Meski Mosul, kota kedua terbesar di Irak, telah dikuasai tentara pemerintah hampir setahun terakhir, pencarian jenazah korban perang terus dilakukan. Suatu hari, di atas gundukan puing-puing bangunan akibat pertempuran, di bawah terik matahari, tampak sejumlah petugas pemadam kebakaran dan polisi mencari jenazah. Tugas yang menyesakkan dada, tetapi penting untuk dilakukan.
Sekitar 10 bulan setelah Kelompok Negara Islam di Irak dan Suriah (NIIS) dipukul mundur dari Mosul, para petugas terus mencari jenazah dari reruntuhan kota tua Mosul yang hancur. ”Selama tiga hari, kami mengambil 763 jenazah dari puing-puing dan menguburkannya,” papar pejabat Kepolisian Mosul, Letnan Kolonel Rabie Ibrahim.
Meskipun bau menyengat, petugas bekerja tanpa henti, mempertaruhkan nyawa karena diperkirakan masih banyak amunisi yang belum meledak. Pertempuran pasukan pemerintah melawan milisi NIIS berlangsung selama sembilan bulan. ”Operasi pencarian dilanjutkan sampai semua jenazah dikeluarkan dari puing-puing di jantung kota,” ujar Ibrahim.
Jenazah warga sipil yang dapat diidentifikasi langsung diserahkan kepada keluarga, sedangkan jenazah milisi NIIS dimakamkan di kuburan massal di pinggiran barat Mosul. Beberapa jenazah yang membusuk dikirim ke layanan kesehatan Provinsi Nineveh.
Para petugas menutup wajah dengan masker atau selendang dan bergerak sangat hati-hati. Jenazah milisi NIIS terkadang ditemukan dengan masih dibalut sabuk bom bunuh diri. Granat, bom rakitan, dan peralatan lainnya yang ditinggalkan milisi menjadi ancaman selama pencarian jenazah dilakukan.
Jalan-jalan berliku di Mosul dulu dipagari rumah-rumah dan kios-kios, tetapi sekarang hanya ada kesemrawutan. Yang tersisa hanya hewan-hewan liar, serangga, dan penyakit.
Kehancuran dahsyat
Kehancuran yang begitu dahsyat membuat penduduk Mosul pun tak dapat menemukan sisa-sisa rumah mereka. Warga bahkan tak dapat memberi tahu arah jalan kepada para petugas yang sedang membantu mencari jenazah keluarga mereka.
Jenderal Hossam Khalil yang memimpin kekuatan pertahanan sipil di Provinsi Nineveh menyatakan, gara-gara timbunan puing-puing begitu parah, upaya membawa mesin konstruksi berat menjadi mustahil dilakukan. Anak buah Khalil harus bergantung pada kendaraan yang lebih kecil.

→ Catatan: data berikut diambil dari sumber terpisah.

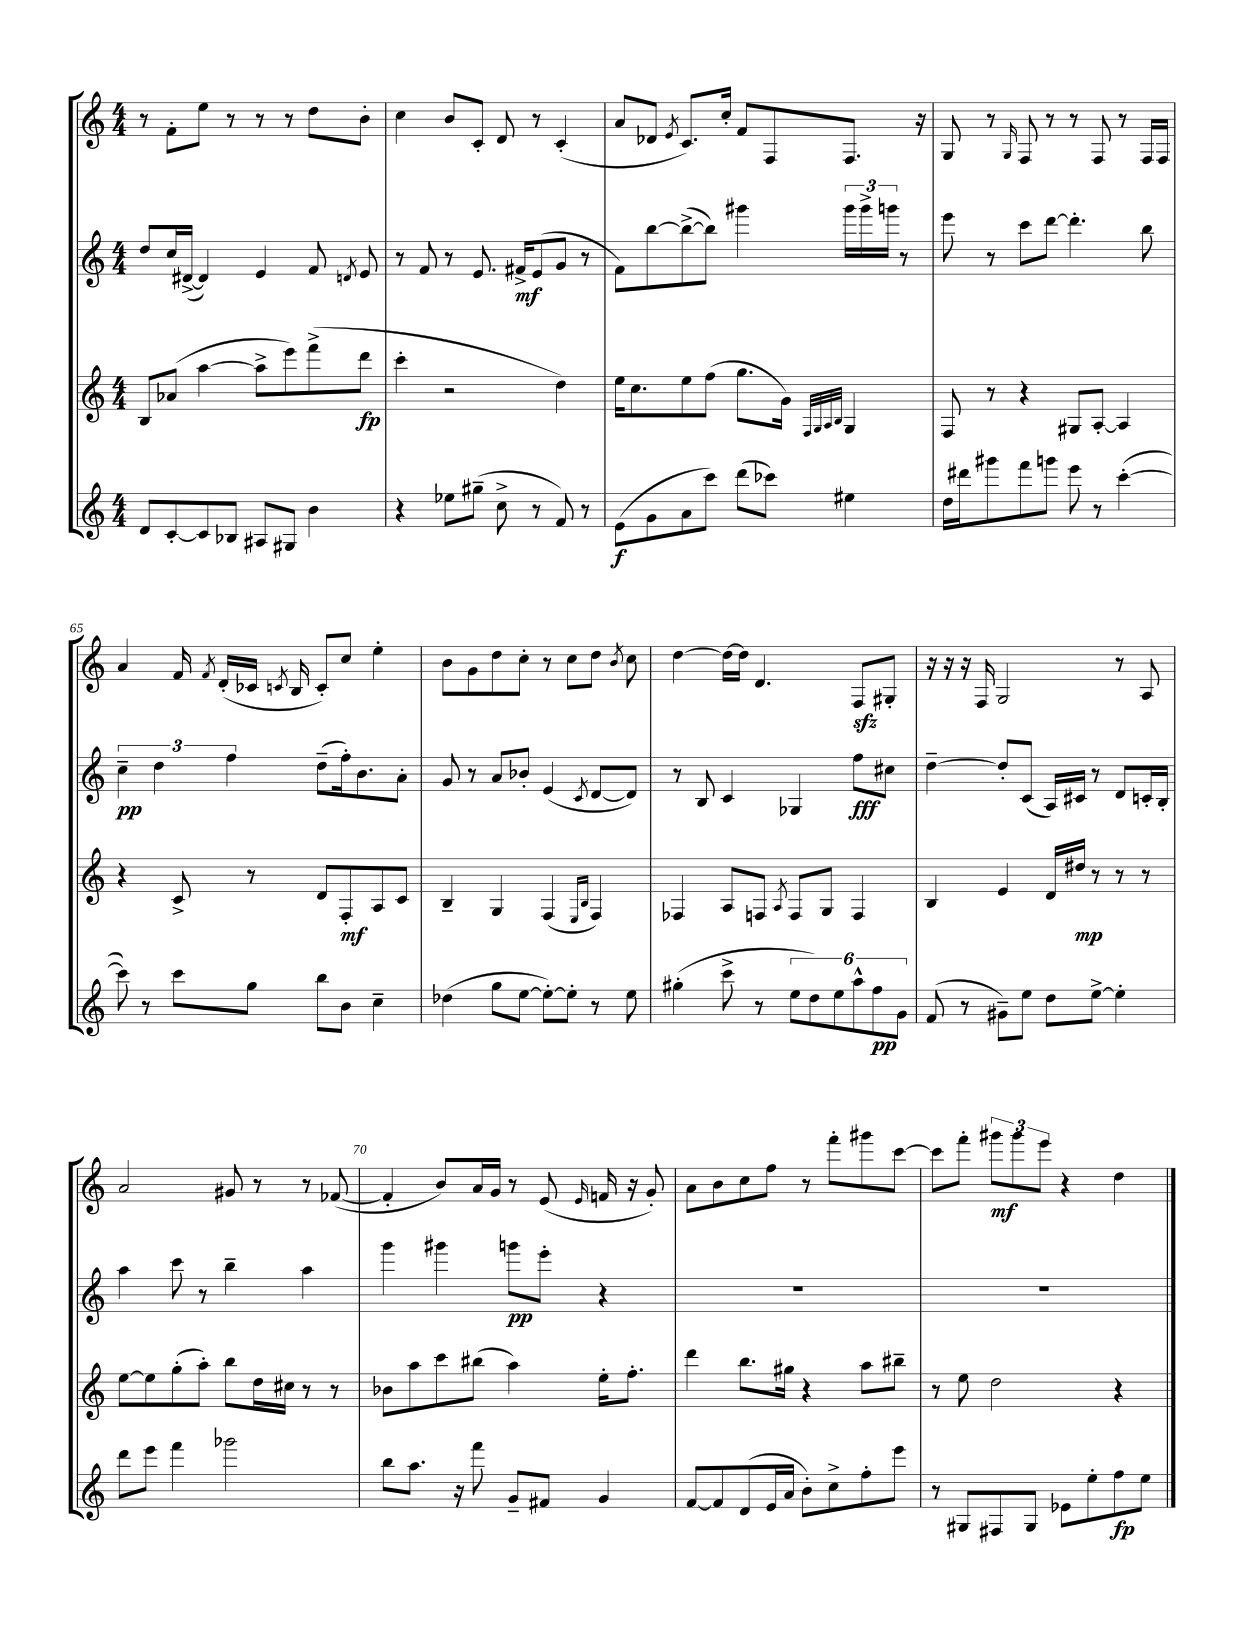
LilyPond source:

<<
\new StaffGroup <<
\new Staff = "s0" {
    \clef treble \key c \major \numericTimeSignature \time 4/4
    \autoBeamOff r8 f'8[-. e''8] r8 r8 r8 d''8[ b'8]-. |
    c''4 b'8[ c'8]-. d'8 r8 c'4-.( |
    a'8[ des'8] \acciaccatura { e'8 } c'8.[) c''16]-. f'8[ f8 f8.] r16 |
    g8 r8 \grace { g16 } f8 r8 r8 f8 r8 f16[ f16] |
    a'4 f'16 \acciaccatura { f'8 } d'16[-.( ces'16] \acciaccatura { c'8 } b16 c'8[-.) c''8] e''4-. |
    b'8[ g'8 d''8 c''8]-. r8 c''8[ d''8] \acciaccatura { b'8 } c''8 |
    d''4~ d''16[~ d''16] d'4. f8[\sfz gis8]-. |
    r16 r16 r16 f16 g2 r8 a8 |
    a'2 gis'8 r8 r8 fes'8~( |
    fes'4-. b'8[) a'16 g'16] r8 e'8( \grace { e'16 } f'16 r16 g'8-.) |
    a'8[ b'8 c''8 f''8] r8 f'''8[-. gis'''8 c'''8]~ |
    c'''8[ f'''8]-. \tuplet 3/2 { gis'''8[\mf gis'''8 e'''8] } r4 d''4 \bar "|." |
}
\new Staff = "s1" {
    \clef treble \key c \major \numericTimeSignature \time 4/4
    \autoBeamOff d''8[ c''16 dis'16]~->( dis'4) e'4 f'8 \acciaccatura { d'8 } e'8 |
    r8 f'8 r8 e'8. fis'16[->\mf e'8( g'8] r8 |
    f'8[) b''8~ b''8~->( b''8]) gis'''4 \tuplet 3/2 { gis'''16[ gis'''16-> g'''16] } r8 |
    e'''8 r8 c'''8[ d'''8]~ d'''4.-. b''8 |
    \tuplet 3/2 { c''4--\pp d''4 f''4 } d''8[--( f''16-.) b'8. a'8]-. |
    g'8 r8 a'8[ bes'8]-. e'4( \acciaccatura { c'8 } d'8[~ d'8]) |
    r8 b8 c'4 ges4 f''8[\fff cis''8] |
    d''4~-- d''8[-. c'8]( a16[) cis'16] r8 d'8[ c'16-. b16]-. |
    a''4 c'''8 r8 b''4-- a''4 |
    g'''4 gis'''4 g'''8[\pp e'''8]-. r4 |
    R1 |
    R1 \bar "|." |
}
\new Staff = "s2" {
    \clef treble \key c \major \numericTimeSignature \time 4/4
    \autoBeamOff b8[ aes'8]( a''4~ a''8[-> e'''8) f'''8->( d'''8]\fp |
    c'''4-. r2 d''4) |
    e''16[ c''8. e''8 f''8]( g''8.[ g'16]) \grace { f32[ g32 a32 b32] } g4 |
    f8 r8 r4 gis8[ a8]~-. a4 |
    r4 c'8-> r8 d'8[ f8-.\mf a8 c'8] |
    b4-- g4 f4( \grace { e16[ b16] } f4) |
    fes4 a8[ f8] \acciaccatura { a8 } f8[ g8] f4 |
    b4 e'4 d'16[ dis''16]\mp r8 r8 r8 |
    e''8[~ e''8 g''8-.( a''8]-.) b''8[ d''16 cis''16] r8 r8 |
    bes'8[ a''8 c'''8 bis''8]( a''4) e''16[-. f''8.]-. |
    d'''4 b''8.[ gis''16] r4 a''8[ bis''8]-- |
    r8 e''8 d''2 r4 \bar "|." |
}
\new Staff = "s3" {
    \clef treble \key c \major \numericTimeSignature \time 4/4
    \autoBeamOff d'8[ c'8~-. c'8 bes8] ais8[ gis8] b'4 |
    r4 ees''8[ gis''8]--( c''8-> r8 f'8) r8 |
    e'8[\f( g'8 a'8 c'''8]) d'''8[( ces'''8]) eis''4 |
    d''16[ dis'''16 gis'''8 f'''8 g'''8] e'''8 r8 c'''4~-.( |
    c'''8) r8 c'''8[ g''8] b''8[ b'8] c''4-- |
    des''4( g''8[ e''8]~ e''8[~-.) e''8]-. r8 e''8 |
    gis''4-.( c'''8-> r8 \tuplet 6/4 { e''8[ d''8) e''8 a''8-^ f''8\pp g'8] } |
    f'8( r8 gis'8[--) e''8] d''8[ e''8]~-> e''4-. |
    d'''8[ e'''8] f'''4 ges'''2 |
    b''8[ a''8.] r16 f'''8 g'8[-- fis'8] g'4 |
    f'8[~ f'8 d'8( e'16 a'16] b'8[-.) c''8-> f''8-. e'''8] |
    r8 gis8[ fis8 gis8] ees'8[ e''8-. f''8\fp e''8] \bar "|." |
}
>>
>>
\layout { \context { \Score currentBarNumber = #61 \override BarNumber.break-visibility = ##(#f #t #t) barNumberVisibility = #(every-nth-bar-number-visible 5) } }
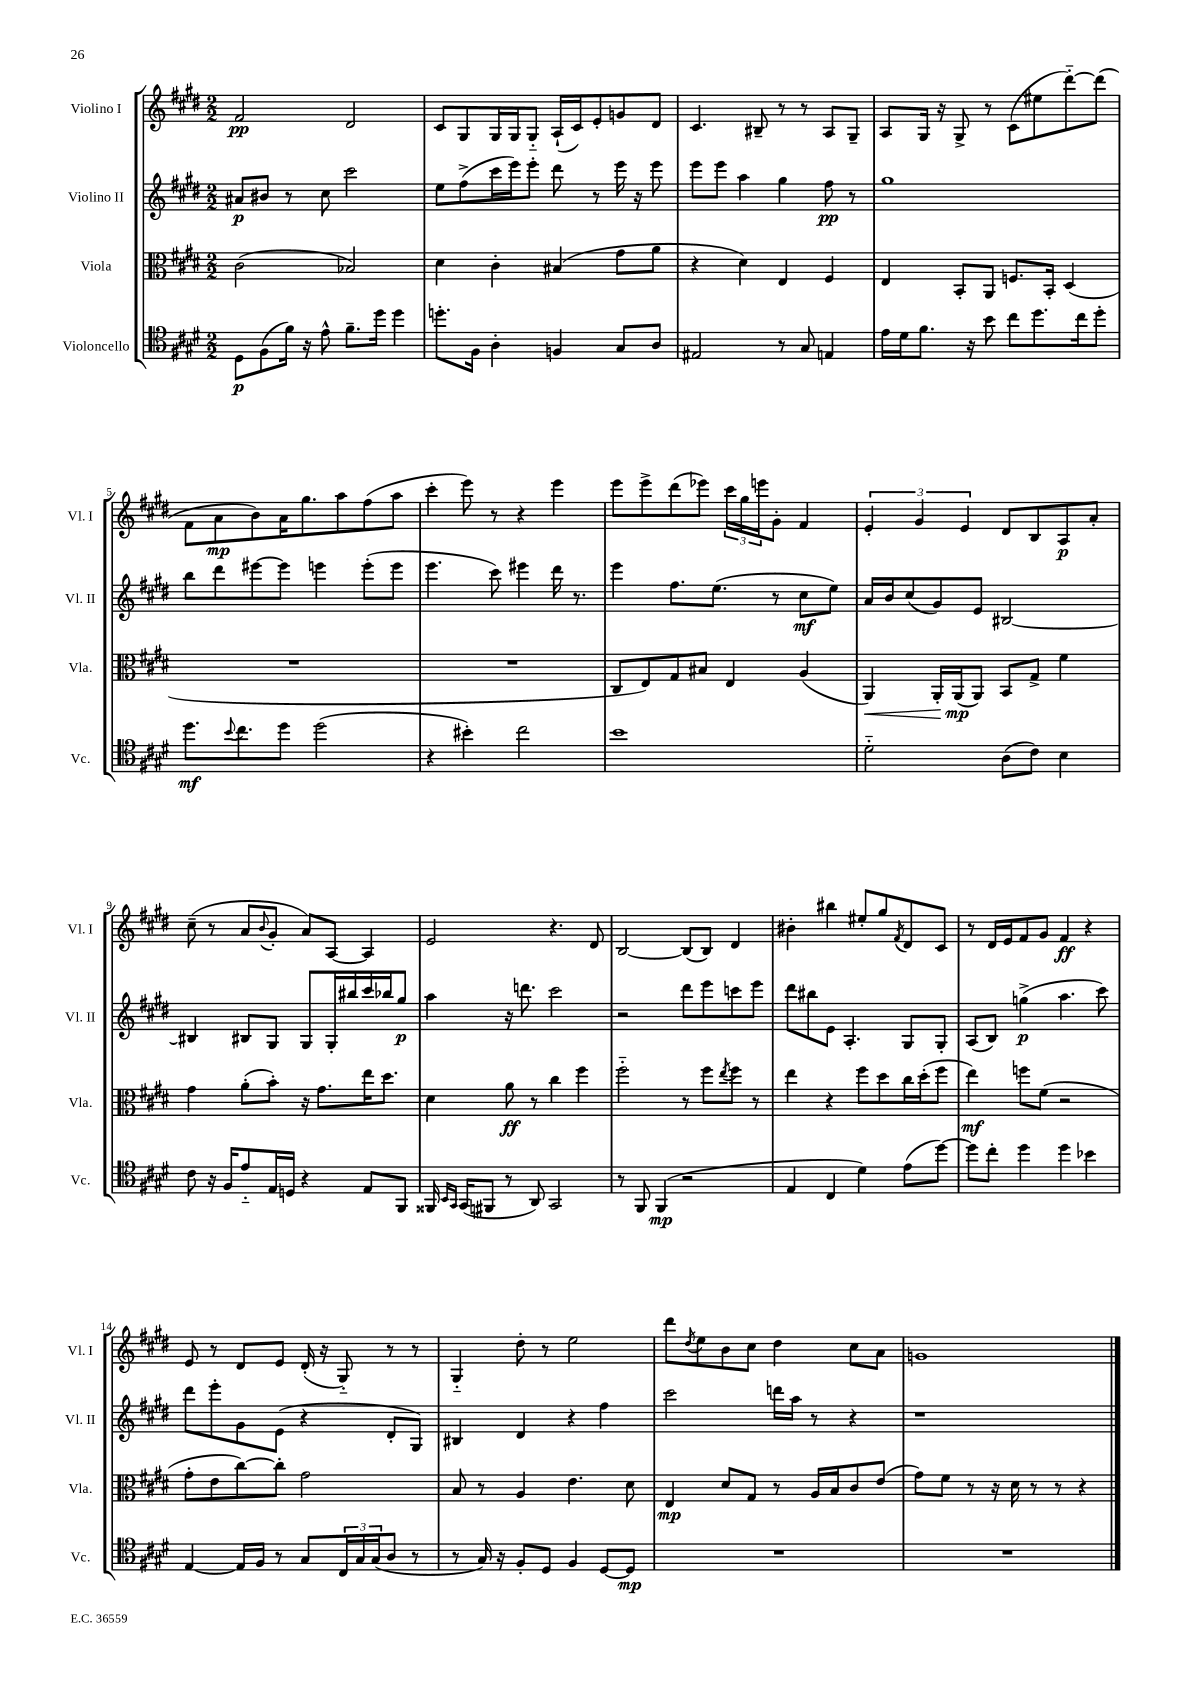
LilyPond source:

<<
\new StaffGroup <<
\new Staff = "s0" \with { instrumentName = "Violino I" shortInstrumentName = "Vl. I" } {
    \clef treble \key e \major \numericTimeSignature \time 2/2
    fis'2\pp dis'2 |
    cis'8 gis8 gis16 gis16 gis8-_ a16-!( cis'16) e'8-. g'8 dis'8 |
    cis'4. bis8-- r8 r8 a8 gis8-- |
    a8 gis16 r16 gis8-> r8 cis'8( eis''8 dis'''8~-_) dis'''8( |
    fis'8 a'8\mp b'8) a'16 gis''8. a''8 fis''8( a''8 |
    cis'''4-. e'''8) r8 r4 e'''4 |
    e'''8 e'''8-> dis'''8( ees'''8) \tuplet 3/2 { cis'''16 gis''16 e'''16 } gis'8-. fis'4 |
    \tuplet 3/2 { e'4-. gis'4 e'4 } dis'8 b8 a8\p a'8-. |
    cis''8--( r8 a'8 \appoggiatura { b'8 } gis'8-. a'8) a8~ a4 |
    e'2 r4. dis'8 |
    b2~ b8( b8) dis'4 |
    bis'4-. bis''4 eis''8-. gis''8 \acciaccatura { fis'8 } dis'8 cis'8 |
    r8 dis'16 e'16 fis'8 gis'8 fis'4\ff r4 |
    e'8 r8 dis'8 e'8 dis'16-.( r16 gis8-_) r8 r8 |
    gis4-_ dis''8-. r8 e''2 |
    dis'''8 \acciaccatura { dis''8 } e''8 b'8 cis''8 dis''4 cis''8 a'8 |
    g'1 \bar "|." |
}
\new Staff = "s1" \with { instrumentName = "Violino II" shortInstrumentName = "Vl. II" } {
    \clef treble \key e \major \numericTimeSignature \time 2/2
    ais'8\p bis'8 r8 cis''8 cis'''2 |
    e''8 fis''8->( cis'''16 e'''16) e'''8-. dis'''8 r8 e'''16 r16 e'''8 |
    e'''8 e'''8 a''4 gis''4 fis''8\pp r8 |
    gis''1 |
    b''8 dis'''8 eis'''8~ eis'''8 e'''4 e'''8-.( e'''8 |
    e'''4. cis'''8) eis'''4 dis'''16 r8. |
    e'''4 fis''8. e''8.( r8 cis''8\mf e''8) |
    a'16 b'16 cis''8( gis'8) e'8 bis2~ |
    bis4 bis8 gis8 gis8 gis16-. bis''16 cis'''16 bes''16 gis''8\p |
    a''4 r16 d'''8. cis'''2 |
    r2 dis'''8 e'''8 c'''8 e'''8 |
    dis'''8 bis''8 e'8 a4.-. gis8 gis8-. |
    a8( b8) g''4->\p( a''4. cis'''8) |
    dis'''8 e'''8-. gis'8 e'8( r4 dis'8-. gis8) |
    bis4 dis'4 r4 fis''4 |
    cis'''2 d'''16 a''16 r8 r4 |
    r1 \bar "|." |
}
\new Staff = "s2" \with { instrumentName = "Viola" shortInstrumentName = "Vla." } {
    \clef alto \key e \major \numericTimeSignature \time 2/2
    cis'2( bes2) |
    dis'4 cis'4-. bis4( gis'8 a'8 |
    r4 dis'4) e4 fis4 |
    e4 b,8-. a,8 f8. b,16-. dis4( |
    R1 |
    R1 |
    cis8 e8) gis8 bis8 e4 a4( |
    a,4\<) a,16-. a,16\mp\!( a,8) b,8 gis8-> fis'4 |
    gis'4 a'8-.( b'8-.) r16 gis'8. e''16 dis''8. |
    dis'4 a'8\ff r8 cis''4 fis''4 |
    fis''2-_ r8 fis''8 \acciaccatura { e''8 } fis''8 r8 |
    e''4 r4 fis''8 dis''8 cis''16 dis''16-.( fis''8 |
    e''4\mf) f''8 fis'8( r2 |
    gis'8-. e'8 cis''8~) cis''8-. gis'2 |
    b8 r8 a4 e'4. dis'8 |
    e4\mp dis'8 gis8 r8 a16 b16 cis'8 e'8( |
    gis'8) fis'8 r8 r16 dis'16 r8 r8 r4 \bar "|." |
}
\new Staff = "s3" \with { instrumentName = "Violoncello" shortInstrumentName = "Vc." } {
    \clef tenor \key e \major \numericTimeSignature \time 2/2
    dis8\p fis8( fis'16) r16 e'8-^ fis'8.-- dis''16 dis''4 |
    d''8.-. fis16 a4-. f4 gis8 a8 |
    eis2 r8 gis8 e4 |
    e'16 dis'16 fis'8. r16 b'8 cis''8 dis''8. cis''16 dis''8-. |
    dis''8.\mf \appoggiatura { b'8 } cis''8. dis''8 dis''2( |
    r4 bis'4-.) cis''2 |
    b'1 |
    dis'2-_ a8( cis'8) b4 |
    cis'8 r16 fis16 e'8-_ e16 d16 r4 e8 fis,8 |
    fisis,16 \grace { b,16 gis,16 } gis,16( fis,8 r8 a,8) gis,2 |
    r8 fis,8 fis,4\mp( r2 |
    e4 cis4 dis'4) e'8( dis''8~) |
    dis''8 cis''8-. dis''4 dis''4 bes'4 |
    e4~ e16 fis16 r8 gis8 \tuplet 3/2 { cis16 gis16 gis16( } a8 r8 |
    r8 gis16) r16 fis8-. dis8 fis4 dis8~ dis8\mp |
    R1 |
    R1 \bar "|." |
}
>>
>>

Ada tekanan untuk bekerja secepat mungkin. Warga kelelahan setelah selama tiga tahun harus patuh kepada NIIS, sembilan bulan mengalami pertempuran yang brutal, dan sekarang menghadapi kenyataan rekonstruksi kota berjalan lambat.
”Namun, hal itu tidak mungkin, dengan bau busuk seperti ini, polusi, dan penyakit,” ucap Othmane Saad, penganggur berusia 40 tahun yang rumahnya hancur total.
Warga lain, Abu Adel (33), menginginkan pihak berwenang membersihkan semua jenazah secepat mungkin dan memberi kompensasi kepada warga. Dengan demikian, mereka dapat membangun kembali rumah dan memperoleh layanan publik.
Menurut Gubernur Mosul Naufel Sultane, sejak wilayahnya direbut kembali pada Juli 2017, ditemukan 2.838 jenazah dari reruntuhan bangunan, termasuk 600 jenazah anggota NIIS. Bahkan, setelah jenazah diambil dan dikubur, jenazah-jenazah ini menyisakan bakteri berbahaya yang bisa terbawa aliran Sungai Tigris jauh ke luar Mosul.
Pihak berwenang bersikeras stasiun air minum tidak terpengaruh bakteri berbahaya dan mereka memompa air dari kedalaman pusat Sungai Tigris. Petugas menghindari tepian sungai dan area dangkal lainnya.
Namun, spesialis pencernaan Ahmed Ibrahim tetap menyarankan warga Mosul merebus air sebelum meminumnya dan tidak menggunakan air Sungai Tigris, baik untuk mandi maupun mencuci pakaian.